Thomas Frank has a good piece today about my favorite topic, the difference between the public’s overwhelming support for the stimulus package and the punditry’s contention that the last three weeks have doomed the once-promising Obama administration:
It is always a disappointment to turn from forthright consideration of some subject — whether from the left or the right, a poet or a plumber — to the Beltway version, in which the only aspects of the issue that matter are the effects it will have on the fortunes of the two parties and the various men in power. Today, though, with the nation facing the deepest economic crisis in decades, there is something particularly perverse about the Washington way.
We are watching industries crumble, Wall Street firms disappear, unemployment spike, and unprecedented government intervention. And our designated opinion leaders want to know: Is Obama up this week? Is he down? And is his leadership style more like Bill Clinton’s, or Abraham Lincoln’s?
Above all else stands the burning question of bipartisanship. Whatever else the politicians might say they’re about, our news analysts know that this is the true object of the nation’s desire, the topic to which those slippery presidential spokesmen need always to be dragged back.
When last week’s passage of the gigantic stimulus package is judged in this light, only one verdict is possible: Obama failed to deliver.
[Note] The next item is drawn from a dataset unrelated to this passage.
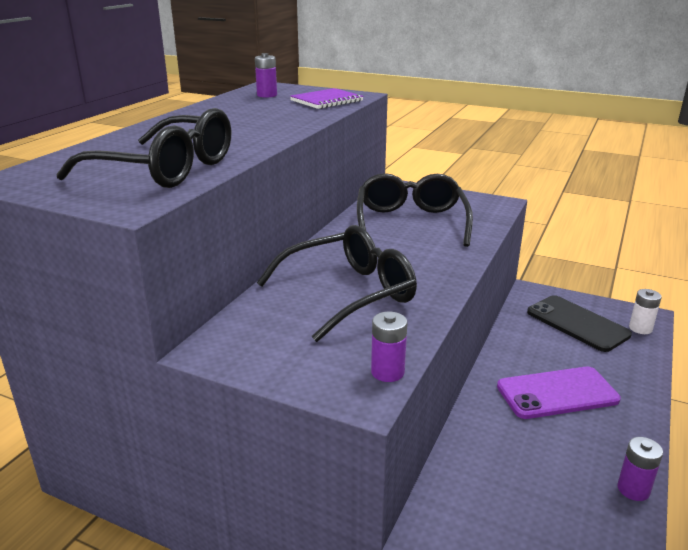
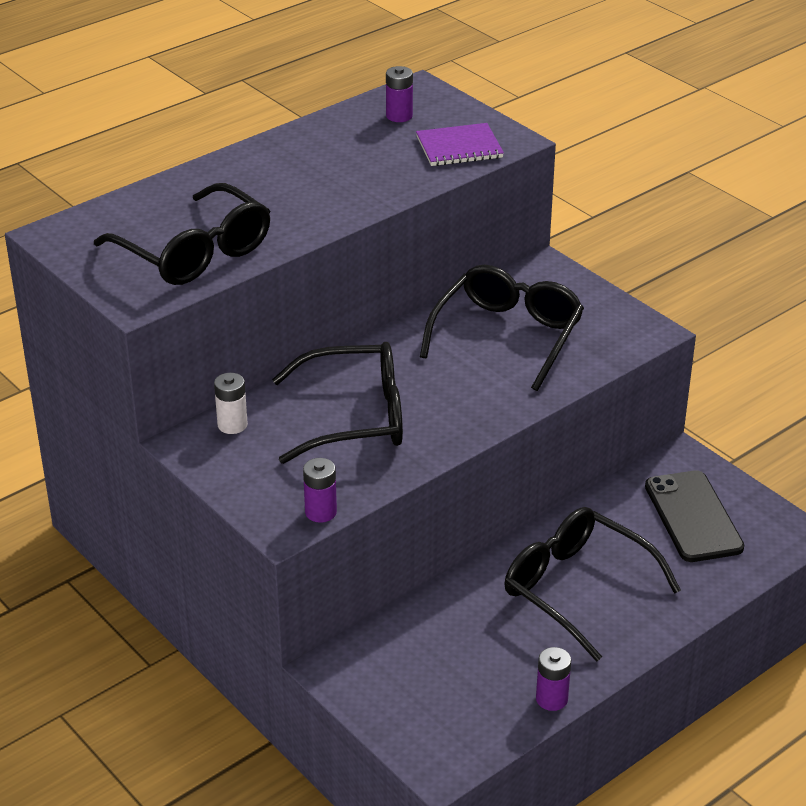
camera: 25 degrees right, 10 degrees up
purple phone [497,367,621,419] -> black glasses [505,507,681,661]
white battery [629,289,662,334] -> white battery moved to [214,373,248,434]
He talked big about reaching out to Republicans, and yet he received only three votes from them in the Senate, and none in the House. Yes, the bill passed, but what a disaster!
Right on cue here’s some punditizing complete with one of our favorite lines:
It would have been hard to predict, as the stimulus debate began, that President Obama would end up losing more Democratic votes than gaining Republican ones.
Republicans didn’t win the stimulus debate, but they managed to deflate Obama’s dream of bipartisan hand-holding, tarnish the stimulus as stuffed with lefty pork, and — to borrow a phrase from the inauguration — pick themselves up and dust themselves off.
“After the November elections the party was beat back and defenseless,” GOP strategist Ed Rollins told me. “I think this allows them to stay unified and will help rebuild their financial base. They at least have a pulse.”
Damn the opinion polls, full meme ahead!